Penggalan Dokumen =>
────────
Sejarah Kelahiran dan
Sisilah Ust. Hasan Baharun .
Al Habib Hasan Baharun lahir di Sumenep pada tanggal 11 Juni 1934 dan merupakan
putra pertama dari empat bersaudara dari Al Habib Ahmad bin Husein dengan
Fathmah binti Ahmad Bachabazy.
Adapun silsilah dzahabiyah yang mulia dari beliau adalah Al Habib Hasan
Bin Ahmad bin Husein bin Thohir bin Umar Bin Baharun
Sejarah Masa Kanak-kanak Ust .
Hasan Baharun
Sejak kecil kedisiplinan dan kesederhanaan telah ditanamkan oleh kedua orang
tua beliau sehingga mengantarkannya tumbuh menjadi sosok pribadi yang mempunyai
akhlaq dan sifat yang terpuji.
────────
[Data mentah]

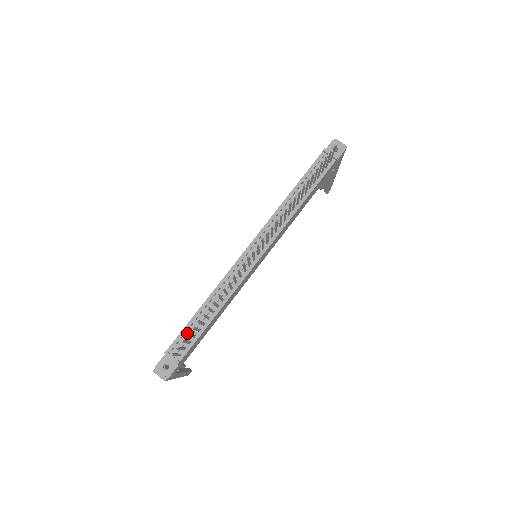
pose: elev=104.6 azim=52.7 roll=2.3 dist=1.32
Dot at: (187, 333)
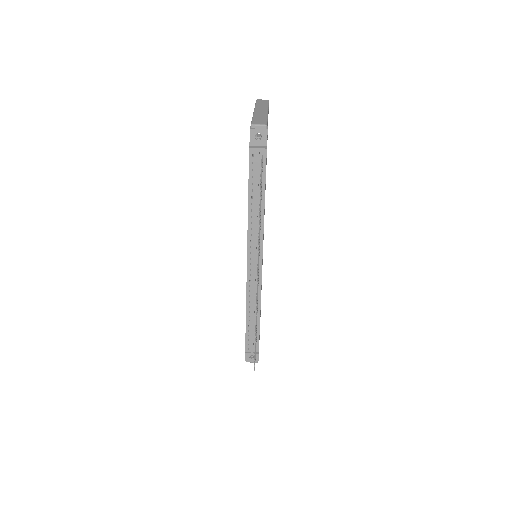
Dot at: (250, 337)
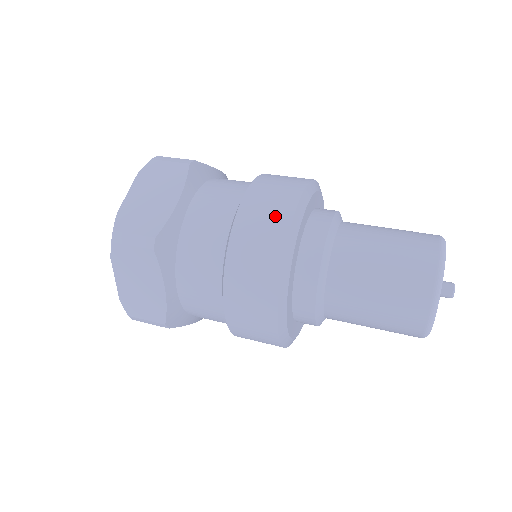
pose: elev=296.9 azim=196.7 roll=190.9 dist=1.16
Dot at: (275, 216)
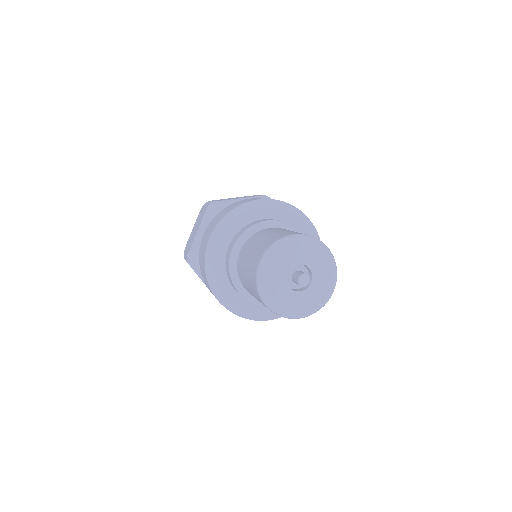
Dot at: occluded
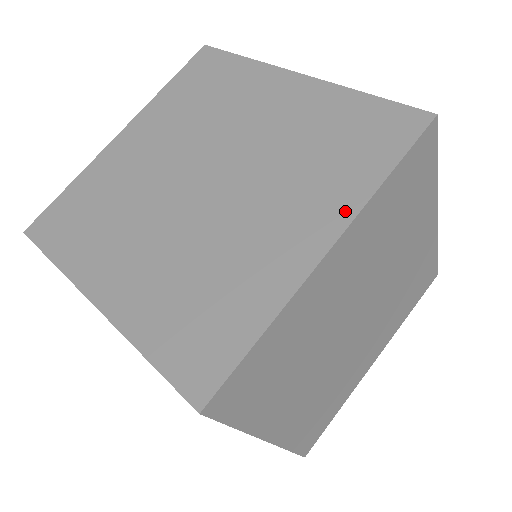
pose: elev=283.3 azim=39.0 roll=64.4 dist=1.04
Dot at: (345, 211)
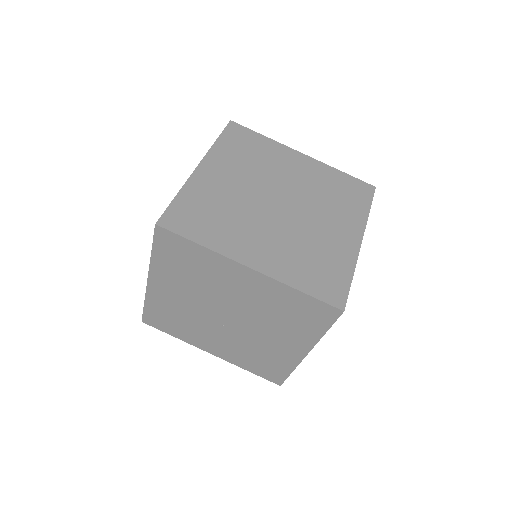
────────
Tugas yang Dikerjakan =>
Siapa nama ibu Al Habib Hasan Baharun menurut teks tentang riwayat hidupnya? Materi ini diambil dari sumber yang berbeda.

Jawaban Tugas =>
Fathmah binti Ahmad Bachabazy.